Já vimos no Rio de Janeiro o quanto uma ciclovia mal planejada pode ser letal.
Em abril de 2016, houve a queda da Ciclovia Tim Maia, na Avenida Niemeyer. Sua estrutura não resistiu à proximidade do mar e força das ondas e despencou num feriado, provocando a morte de dois frequentadores.
Quinze pessoas envolvidas diretamente na construção da ciclovia, seja na elaboração ou execução do projeto, seja na fiscalização da obra, foram condenadas pela Justiça em 2020, por negligenciar o estudo oceanográfico e costeiro, e levar adiante uma obra temerária, edificada às cegas do ponto de vista da hidráulica marítima e costeira.
Daí decorre a minha imensa preocupação com a ciclovia da Ipiranga, interditada desde 6 de setembro por conta de desmoronamentos na beira do Arroio Dilúvio. A prefeitura não determinou ainda o que fará com o trecho entre o Hospital Ernesto Dornelles e o shopping Praia de Belas, responsável pela ligação até a nossa orla.
Primeiramente, eu medito sobre a sua implantação. Não foi estudada a partir da gravidade das chuvas? Não foi previsto o seu colapso?
Afinal, o percurso consumiu o recurso de R$ 5,5 milhões em quase dez anos de construção. Experimentamos tempo suficiente para ajustes e prevenção de danos.

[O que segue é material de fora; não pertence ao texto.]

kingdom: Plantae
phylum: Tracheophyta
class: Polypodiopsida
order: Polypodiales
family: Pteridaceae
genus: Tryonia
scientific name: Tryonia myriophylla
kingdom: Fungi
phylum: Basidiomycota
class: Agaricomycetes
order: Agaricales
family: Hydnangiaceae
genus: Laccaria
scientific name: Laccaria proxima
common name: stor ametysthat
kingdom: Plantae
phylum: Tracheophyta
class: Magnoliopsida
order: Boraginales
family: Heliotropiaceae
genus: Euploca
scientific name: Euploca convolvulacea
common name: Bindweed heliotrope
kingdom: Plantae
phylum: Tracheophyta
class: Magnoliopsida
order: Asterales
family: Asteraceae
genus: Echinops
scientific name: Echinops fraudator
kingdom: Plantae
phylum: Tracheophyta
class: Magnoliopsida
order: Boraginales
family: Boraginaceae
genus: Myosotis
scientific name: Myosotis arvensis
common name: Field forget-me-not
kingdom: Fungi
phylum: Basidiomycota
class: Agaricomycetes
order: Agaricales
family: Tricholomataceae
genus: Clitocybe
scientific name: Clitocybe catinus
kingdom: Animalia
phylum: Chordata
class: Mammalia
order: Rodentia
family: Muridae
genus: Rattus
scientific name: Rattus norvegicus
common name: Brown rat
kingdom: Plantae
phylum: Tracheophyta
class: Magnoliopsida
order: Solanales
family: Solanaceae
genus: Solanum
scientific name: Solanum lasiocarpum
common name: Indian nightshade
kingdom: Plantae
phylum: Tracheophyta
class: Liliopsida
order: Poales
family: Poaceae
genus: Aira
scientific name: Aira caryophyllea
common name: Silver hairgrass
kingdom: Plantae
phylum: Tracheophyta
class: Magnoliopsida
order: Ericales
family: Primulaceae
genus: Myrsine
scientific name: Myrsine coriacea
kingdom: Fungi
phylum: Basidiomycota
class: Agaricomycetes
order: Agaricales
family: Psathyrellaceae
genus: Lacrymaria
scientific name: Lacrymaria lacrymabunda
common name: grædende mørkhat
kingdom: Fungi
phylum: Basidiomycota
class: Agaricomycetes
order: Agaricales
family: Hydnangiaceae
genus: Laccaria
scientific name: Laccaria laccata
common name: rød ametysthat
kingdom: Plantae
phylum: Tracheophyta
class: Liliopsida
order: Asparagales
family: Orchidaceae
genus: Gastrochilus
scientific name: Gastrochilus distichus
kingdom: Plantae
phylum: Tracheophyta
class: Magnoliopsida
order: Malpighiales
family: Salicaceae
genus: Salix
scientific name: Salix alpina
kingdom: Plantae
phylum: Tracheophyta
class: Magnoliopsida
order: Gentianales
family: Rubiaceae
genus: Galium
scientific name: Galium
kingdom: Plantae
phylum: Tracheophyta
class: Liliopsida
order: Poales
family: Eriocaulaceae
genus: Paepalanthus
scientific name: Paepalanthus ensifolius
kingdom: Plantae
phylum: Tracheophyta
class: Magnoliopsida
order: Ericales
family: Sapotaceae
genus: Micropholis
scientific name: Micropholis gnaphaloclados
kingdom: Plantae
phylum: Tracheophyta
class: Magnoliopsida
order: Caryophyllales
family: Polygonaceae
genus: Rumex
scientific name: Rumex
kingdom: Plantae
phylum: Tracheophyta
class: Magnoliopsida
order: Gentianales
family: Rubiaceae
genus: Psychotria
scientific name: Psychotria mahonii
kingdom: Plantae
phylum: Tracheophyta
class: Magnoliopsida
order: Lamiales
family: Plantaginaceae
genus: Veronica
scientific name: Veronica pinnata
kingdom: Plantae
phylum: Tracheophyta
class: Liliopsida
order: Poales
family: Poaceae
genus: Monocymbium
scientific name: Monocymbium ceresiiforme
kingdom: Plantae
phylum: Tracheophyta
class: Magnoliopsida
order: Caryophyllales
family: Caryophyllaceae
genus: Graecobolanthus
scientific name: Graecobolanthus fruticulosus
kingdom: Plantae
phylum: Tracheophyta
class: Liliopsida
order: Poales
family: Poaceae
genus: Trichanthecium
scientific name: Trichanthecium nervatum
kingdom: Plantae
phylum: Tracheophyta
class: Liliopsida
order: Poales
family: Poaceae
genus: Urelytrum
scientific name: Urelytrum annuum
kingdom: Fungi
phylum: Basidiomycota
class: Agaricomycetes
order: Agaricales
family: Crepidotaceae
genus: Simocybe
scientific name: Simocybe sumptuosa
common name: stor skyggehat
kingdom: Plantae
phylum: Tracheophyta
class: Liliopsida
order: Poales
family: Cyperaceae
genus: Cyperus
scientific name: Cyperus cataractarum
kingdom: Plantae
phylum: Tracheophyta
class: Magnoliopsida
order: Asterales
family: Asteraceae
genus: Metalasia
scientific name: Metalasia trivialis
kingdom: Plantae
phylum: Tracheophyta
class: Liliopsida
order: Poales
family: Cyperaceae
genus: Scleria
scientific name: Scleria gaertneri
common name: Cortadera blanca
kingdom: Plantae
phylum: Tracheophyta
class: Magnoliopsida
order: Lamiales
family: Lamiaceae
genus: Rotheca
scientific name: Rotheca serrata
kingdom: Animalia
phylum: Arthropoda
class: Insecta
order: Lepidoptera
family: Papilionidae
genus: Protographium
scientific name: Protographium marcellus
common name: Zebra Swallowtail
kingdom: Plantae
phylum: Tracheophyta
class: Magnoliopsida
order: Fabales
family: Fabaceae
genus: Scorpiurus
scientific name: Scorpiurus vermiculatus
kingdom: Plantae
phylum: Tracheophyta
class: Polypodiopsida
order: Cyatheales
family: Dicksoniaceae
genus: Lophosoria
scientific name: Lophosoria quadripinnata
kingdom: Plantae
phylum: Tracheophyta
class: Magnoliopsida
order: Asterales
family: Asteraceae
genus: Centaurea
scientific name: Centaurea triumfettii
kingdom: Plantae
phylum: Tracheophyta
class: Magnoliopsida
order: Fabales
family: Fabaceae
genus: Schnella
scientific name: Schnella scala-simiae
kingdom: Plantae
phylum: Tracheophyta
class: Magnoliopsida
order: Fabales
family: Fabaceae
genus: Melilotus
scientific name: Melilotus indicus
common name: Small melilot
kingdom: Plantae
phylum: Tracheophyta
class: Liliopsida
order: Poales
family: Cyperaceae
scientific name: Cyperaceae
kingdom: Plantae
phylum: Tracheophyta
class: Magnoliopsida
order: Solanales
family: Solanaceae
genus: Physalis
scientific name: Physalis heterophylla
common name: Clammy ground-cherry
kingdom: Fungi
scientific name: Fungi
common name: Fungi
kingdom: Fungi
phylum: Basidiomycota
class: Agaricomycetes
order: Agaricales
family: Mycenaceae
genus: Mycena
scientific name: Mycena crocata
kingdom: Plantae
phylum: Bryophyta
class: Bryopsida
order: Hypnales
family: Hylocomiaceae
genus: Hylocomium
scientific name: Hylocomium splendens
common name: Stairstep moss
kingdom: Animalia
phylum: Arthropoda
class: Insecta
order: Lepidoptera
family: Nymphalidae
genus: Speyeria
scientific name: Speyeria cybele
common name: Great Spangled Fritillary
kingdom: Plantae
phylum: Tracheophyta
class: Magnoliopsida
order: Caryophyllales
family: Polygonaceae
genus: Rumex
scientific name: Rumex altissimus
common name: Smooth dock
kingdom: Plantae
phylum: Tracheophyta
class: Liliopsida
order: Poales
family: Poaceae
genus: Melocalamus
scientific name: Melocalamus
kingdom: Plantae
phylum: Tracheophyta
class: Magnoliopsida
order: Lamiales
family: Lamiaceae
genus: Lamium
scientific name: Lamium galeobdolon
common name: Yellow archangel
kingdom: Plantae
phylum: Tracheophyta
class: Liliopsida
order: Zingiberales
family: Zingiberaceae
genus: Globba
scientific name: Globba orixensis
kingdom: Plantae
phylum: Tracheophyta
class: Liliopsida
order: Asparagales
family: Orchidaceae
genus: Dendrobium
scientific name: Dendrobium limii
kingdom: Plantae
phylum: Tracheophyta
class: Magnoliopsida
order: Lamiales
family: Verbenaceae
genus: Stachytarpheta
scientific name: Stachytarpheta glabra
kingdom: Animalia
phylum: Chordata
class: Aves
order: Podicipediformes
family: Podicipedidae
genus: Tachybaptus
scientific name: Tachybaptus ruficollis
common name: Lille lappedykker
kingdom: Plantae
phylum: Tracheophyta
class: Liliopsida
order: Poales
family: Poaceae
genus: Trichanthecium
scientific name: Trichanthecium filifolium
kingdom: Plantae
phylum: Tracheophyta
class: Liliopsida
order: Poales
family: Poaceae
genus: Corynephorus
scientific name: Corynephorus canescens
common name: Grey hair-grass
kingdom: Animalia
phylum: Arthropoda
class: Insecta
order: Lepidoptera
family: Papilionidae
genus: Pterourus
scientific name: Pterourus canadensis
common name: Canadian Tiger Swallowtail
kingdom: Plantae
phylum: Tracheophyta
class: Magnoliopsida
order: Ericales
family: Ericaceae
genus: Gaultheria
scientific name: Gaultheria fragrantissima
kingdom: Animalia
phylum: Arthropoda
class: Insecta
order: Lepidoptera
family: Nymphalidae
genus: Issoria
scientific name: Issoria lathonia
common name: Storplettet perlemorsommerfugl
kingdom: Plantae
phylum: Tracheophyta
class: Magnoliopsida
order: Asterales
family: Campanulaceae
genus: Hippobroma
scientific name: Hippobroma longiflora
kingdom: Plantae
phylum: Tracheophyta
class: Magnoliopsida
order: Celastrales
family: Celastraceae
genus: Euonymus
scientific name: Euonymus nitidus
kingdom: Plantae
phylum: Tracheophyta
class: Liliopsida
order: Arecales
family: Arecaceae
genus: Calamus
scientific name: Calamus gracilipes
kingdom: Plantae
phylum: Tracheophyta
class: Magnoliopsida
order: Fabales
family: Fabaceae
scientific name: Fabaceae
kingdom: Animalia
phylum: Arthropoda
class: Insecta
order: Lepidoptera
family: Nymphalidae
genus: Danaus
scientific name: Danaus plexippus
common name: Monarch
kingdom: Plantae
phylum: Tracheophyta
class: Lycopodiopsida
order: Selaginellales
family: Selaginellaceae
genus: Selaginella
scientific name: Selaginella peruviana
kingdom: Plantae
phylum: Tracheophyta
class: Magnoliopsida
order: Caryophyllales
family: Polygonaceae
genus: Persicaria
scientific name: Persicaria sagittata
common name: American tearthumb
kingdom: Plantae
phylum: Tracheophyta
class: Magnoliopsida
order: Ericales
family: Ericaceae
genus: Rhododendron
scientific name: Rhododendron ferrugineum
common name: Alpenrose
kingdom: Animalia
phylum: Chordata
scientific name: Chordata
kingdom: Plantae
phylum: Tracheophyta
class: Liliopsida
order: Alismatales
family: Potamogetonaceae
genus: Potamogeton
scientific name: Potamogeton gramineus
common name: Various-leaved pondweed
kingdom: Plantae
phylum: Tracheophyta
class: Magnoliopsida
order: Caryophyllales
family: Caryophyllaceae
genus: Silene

Parece que as autoridades se preocuparam com um lado, as tubulações subterrâneas de gás natural e os fios de alta tensão, e desprezaram um outro lado, o da possibilidade de erosão pelas cheias em terreno acentuadamente inclinado. Levantaram o cobertor para tapar a cabeça e deixaram os pés descobertos.
Construir uma nova ciclovia sobre a pista de rolamento, no lado oposto ao da faixa atual, custaria uma fortuna em investimento e traria transtorno, já que significaria começar tudo do zero.
Amargamos um impasse entre a esperança do conserto ou a confirmação tardia de que o local não é mesmo apropriado.
Evidentemente, com a suspensão do seu uso, evitou-se o pior: a repetição da tragédia carioca. Mas como dar continuidade ao uso da bike, hábito porto-alegrense que se consolidou com a pandemia?
Não tem como fingir a inexistência da alta demanda. Muito mais do que um esporte ou passatempo, é um meio de transporte que atende aos propósitos de deslocamento ao trabalho. Além disso, é menos poluente e favorável à saúde.
Meu receio agora é pelos ciclistas que andam entre os carros, sem proteção urbana, sendo xingados e arcando com riscos de atropelamento.
Pelo fluxo de pedestres na área, pedalar na calçada é inviável. Resta seguir na avenida Ipiranga com a bicicleta frágil e vulnerável, emparedada perigosamente pelos veículos. Até quando? Até o primeiro acidente?